"His dear lady did not suffer me to quit the house until I had promised to watch over her husband in the hour of battle." The words of Maj. Heros von Borcke, one of Stuart's most famous staff officers, describe Flora's admonition to him as he and her general prepared to once again leave
and return to the war. Flora's words speak of her love and devotion to her husband, but there is no hint that she expected him to refrain for her sake from placing himself before the enemy. She was a soldier's wife and like so many other soldiers' wives, mothers, and sisters, North and South, she bravely faced a farewell that may have been the last farewell with a courage women have shown for as long as men have marched off to war.

Dataset content
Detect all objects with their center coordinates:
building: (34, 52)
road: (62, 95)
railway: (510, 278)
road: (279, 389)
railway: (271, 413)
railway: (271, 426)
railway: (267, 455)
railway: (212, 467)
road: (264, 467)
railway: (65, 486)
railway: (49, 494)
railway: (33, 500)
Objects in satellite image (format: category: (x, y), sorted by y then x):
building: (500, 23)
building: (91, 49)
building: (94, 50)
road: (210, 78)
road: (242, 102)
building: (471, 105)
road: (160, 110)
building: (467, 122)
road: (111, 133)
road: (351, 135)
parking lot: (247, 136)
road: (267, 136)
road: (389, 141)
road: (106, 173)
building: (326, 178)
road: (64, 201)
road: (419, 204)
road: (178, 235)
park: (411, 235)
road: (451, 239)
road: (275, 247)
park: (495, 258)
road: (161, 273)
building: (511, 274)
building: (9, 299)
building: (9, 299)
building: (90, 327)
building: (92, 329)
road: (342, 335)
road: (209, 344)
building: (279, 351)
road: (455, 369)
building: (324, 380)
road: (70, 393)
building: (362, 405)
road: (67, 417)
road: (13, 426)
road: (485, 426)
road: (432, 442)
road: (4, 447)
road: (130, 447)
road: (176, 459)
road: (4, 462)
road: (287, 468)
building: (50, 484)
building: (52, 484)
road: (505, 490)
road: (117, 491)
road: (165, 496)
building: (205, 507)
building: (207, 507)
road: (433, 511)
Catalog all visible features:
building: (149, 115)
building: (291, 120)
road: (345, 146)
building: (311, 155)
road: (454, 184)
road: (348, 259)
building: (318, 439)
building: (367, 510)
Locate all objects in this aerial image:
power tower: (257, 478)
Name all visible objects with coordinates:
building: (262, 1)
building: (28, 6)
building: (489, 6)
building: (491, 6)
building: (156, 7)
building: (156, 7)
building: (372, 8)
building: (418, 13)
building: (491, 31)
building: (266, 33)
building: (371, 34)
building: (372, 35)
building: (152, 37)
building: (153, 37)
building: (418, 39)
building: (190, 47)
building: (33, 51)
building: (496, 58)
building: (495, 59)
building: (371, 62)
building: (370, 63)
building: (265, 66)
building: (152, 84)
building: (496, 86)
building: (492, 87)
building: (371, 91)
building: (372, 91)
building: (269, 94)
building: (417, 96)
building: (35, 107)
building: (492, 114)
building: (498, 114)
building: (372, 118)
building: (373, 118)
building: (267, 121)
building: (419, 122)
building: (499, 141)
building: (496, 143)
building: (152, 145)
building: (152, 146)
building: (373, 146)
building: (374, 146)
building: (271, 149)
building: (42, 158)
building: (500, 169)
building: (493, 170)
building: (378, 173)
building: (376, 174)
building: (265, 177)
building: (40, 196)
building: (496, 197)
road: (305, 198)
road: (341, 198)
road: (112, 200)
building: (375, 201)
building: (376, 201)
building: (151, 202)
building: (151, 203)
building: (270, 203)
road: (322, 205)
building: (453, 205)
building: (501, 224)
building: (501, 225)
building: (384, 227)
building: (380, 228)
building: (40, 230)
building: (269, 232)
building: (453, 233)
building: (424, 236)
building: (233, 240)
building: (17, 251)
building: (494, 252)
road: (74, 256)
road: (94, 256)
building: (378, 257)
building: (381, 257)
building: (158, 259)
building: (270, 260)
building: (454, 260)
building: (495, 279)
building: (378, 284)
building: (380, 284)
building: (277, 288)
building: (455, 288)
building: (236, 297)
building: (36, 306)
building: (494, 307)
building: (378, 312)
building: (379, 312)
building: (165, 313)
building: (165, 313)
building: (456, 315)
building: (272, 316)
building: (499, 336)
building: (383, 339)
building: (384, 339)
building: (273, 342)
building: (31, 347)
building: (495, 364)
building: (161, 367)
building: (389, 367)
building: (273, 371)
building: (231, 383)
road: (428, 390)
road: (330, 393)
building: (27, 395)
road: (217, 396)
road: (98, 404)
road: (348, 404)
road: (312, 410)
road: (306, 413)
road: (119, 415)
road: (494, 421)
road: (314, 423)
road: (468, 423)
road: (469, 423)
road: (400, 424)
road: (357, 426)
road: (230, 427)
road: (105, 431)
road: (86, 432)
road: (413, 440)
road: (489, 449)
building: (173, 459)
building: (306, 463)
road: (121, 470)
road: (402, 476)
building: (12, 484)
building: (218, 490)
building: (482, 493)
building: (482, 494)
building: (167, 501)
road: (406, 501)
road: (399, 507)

Task 1
Please answer these questions using the passage about Flora's farewell:
(a) Whose words open the passage, and what position did he hold?
(b) What promise did Flora require before he could leave the house?
(c) Which women does the passage say faced such farewells?
Task 2
Write the next few sentences of the passage about Flora's farewell.
The listing was taken from a separate source and has no connection to the text.

Expected answer 1
(a) Maj. Heros von Borcke, one of Stuart's most famous staff officers.
(b) That he would watch over her husband in the hour of battle.
(c) Soldiers' wives, mothers, and sisters, North and South.

Expected answer 2
Flora Cooke, daughter of Lt. Col. Philip St. George Cooke of the 2nd U.S. Dragoons, and Lt. J.E.B. Stuart first met at Fort Leavenworth in the summer of 1855. Her deft handling of a skittish horse caught the young cavalryman's eye. She soon demonstrated she could also handle a gun and play a guitar. Rides together and long talks soon saw attraction blossom into love. A September engagement was followed by a November wedding, and Flora and Jeb settled into the life of a soldier's family on the frontier. Flora knew what it meant to be an army wife, having been raised by one. She immersed herself in her duties as Jeb
immersed himself in his. As the family grew with the addition of a daughter and a son, so did her role as wife, mother, and homemaker. Then everything changed.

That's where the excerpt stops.